By the time the content or discussion begins, most of the audience will have tuned out to check Slack or email.
Logistical info is important, but starting with logistics signals to those gatheried that they’re in for business-as-usual. Parker encourages organizers to aspire to something greater:
"Anticipation builds between the initial clap of thunder and the first drops of rain; hope and anxiety mingle. And then when that opening moment finally comes, it is time to give your guests a message: A magical kingdom exists, and you are invited inside."
For in-person events, it can be as simple as lighting a candle, dimming the nights, ringing a gong, pouring a special drink for everyone, or taking a few moments to meditate silently.

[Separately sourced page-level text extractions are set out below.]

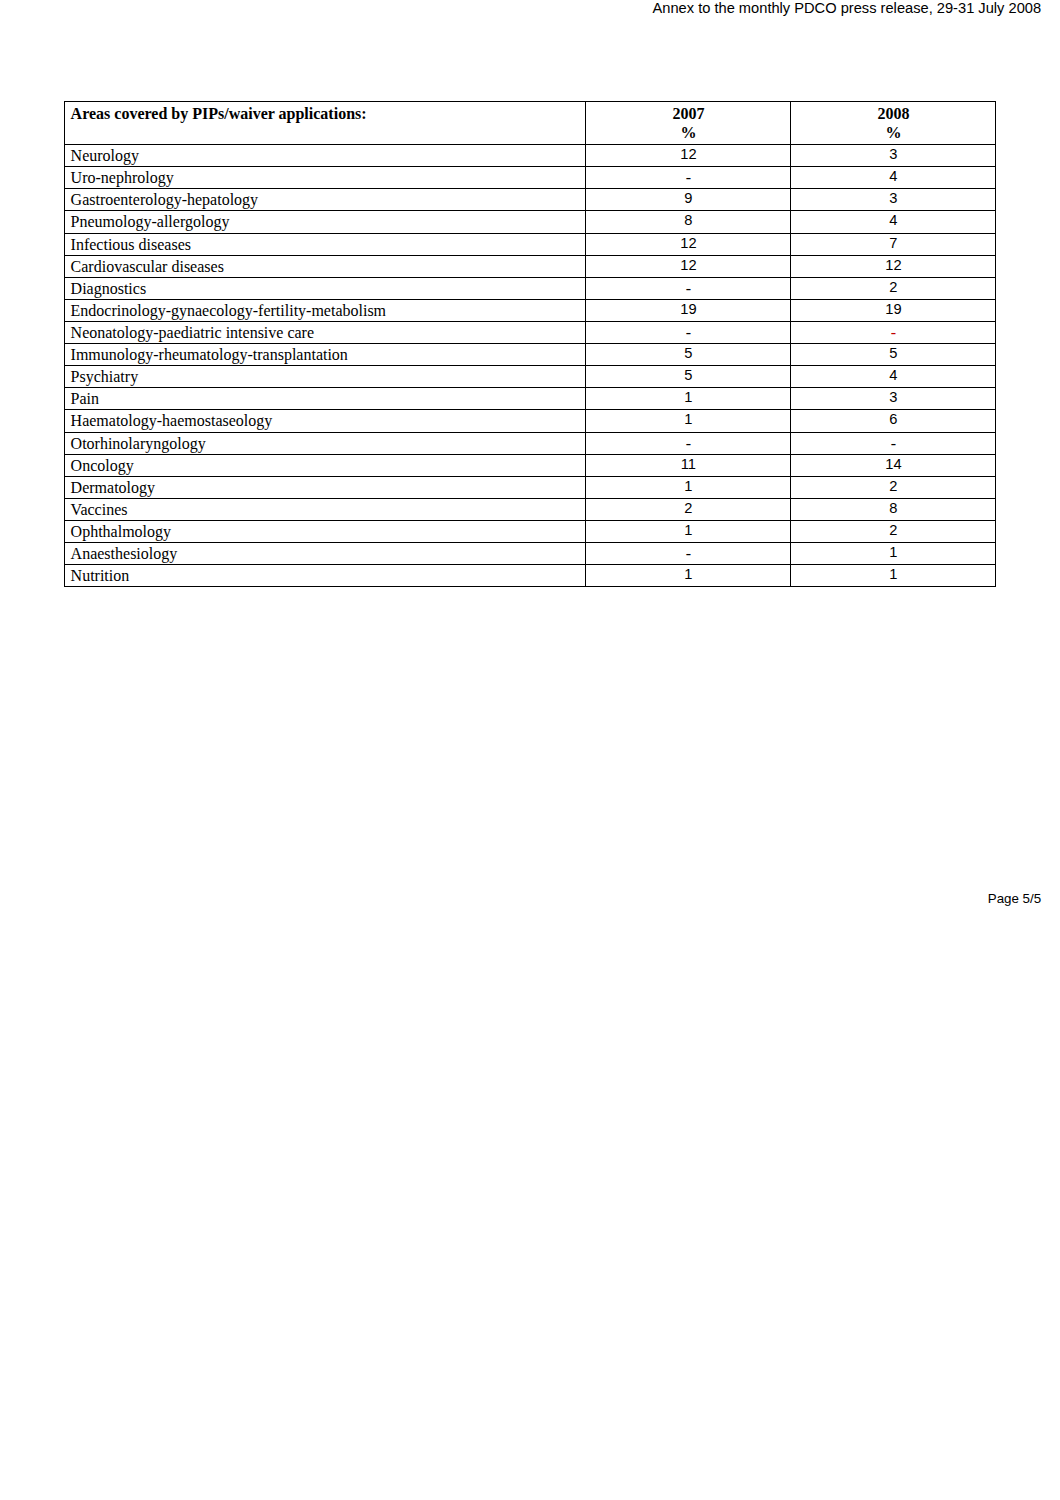Annex to the monthly PDCO press release, 29-31 July 2008
| Areas covered by PIPs/waiver applications: | 2007 % | 2008 % |
| --- | --- | --- |
| Neurology | 12 | 3 |
| Uro-nephrology | - | 4 |
| Gastroenterology-hepatology | 9 | 3 |
| Pneumology-allergology | 8 | 4 |
| Infectious diseases | 12 | 7 |
| Cardiovascular diseases | 12 | 12 |
| Diagnostics | - | 2 |
| Endocrinology-gynaecology-fertility-metabolism | 19 | 19 |
| Neonatology-paediatric intensive care | - | - |
| Immunology-rheumatology-transplantation | 5 | 5 |
| Psychiatry | 5 | 4 |
| Pain | 1 | 3 |
| Haematology-haemostaseology | 1 | 6 |
| Otorhinolaryngology | - | - |
| Oncology | 11 | 14 |
| Dermatology | 1 | 2 |
| Vaccines | 2 | 8 |
| Ophthalmology | 1 | 2 |
| Anaesthesiology | - | 1 |
| Nutrition | 1 | 1 |
Page 5/5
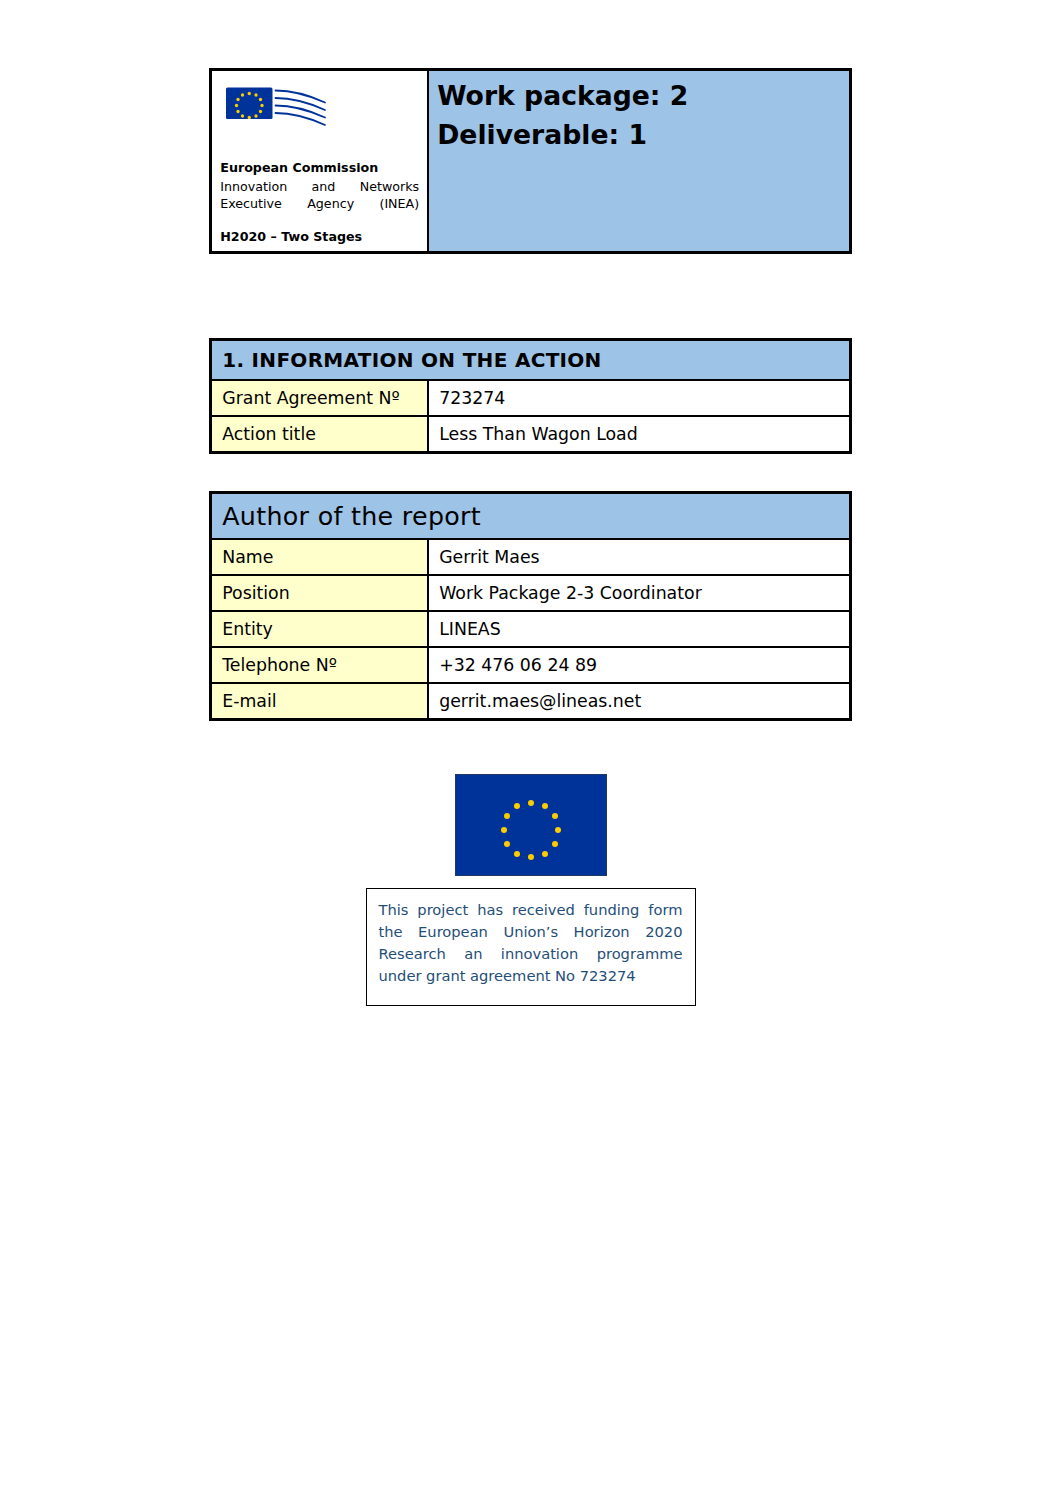| European Commission Innovation and Networks Executive Agency (INEA) H2020 – Two Stages | Work package: 2 Deliverable: 1 |
| 1. INFORMATION ON THE ACTION |
| Grant Agreement Nº | 723274 |
| Action title | Less Than Wagon Load |
| Author of the report |
| Name | Gerrit Maes |
| Position | Work Package 2-3 Coordinator |
| Entity | LINEAS |
| Telephone Nº | +32 476 06 24 89 |
| E-mail | gerrit.maes@lineas.net |
This project has received funding form the European Union’s Horizon 2020 Research an innovation programme under grant agreement No 723274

What might this look like for online gatherings?
I look forward to the creativity and innovation we’re likely to see as we work together to define what community means in a post-COVID era. It will take time for skills and intuition of community leaders to translate into an online-only context, but by asking hard questions and clarifying our purpose, we’ll discover new ways to impact and empower our communities, unlocking the unique benefits of online gathering, and moving beyond the “horseless carriage” era of online meetups.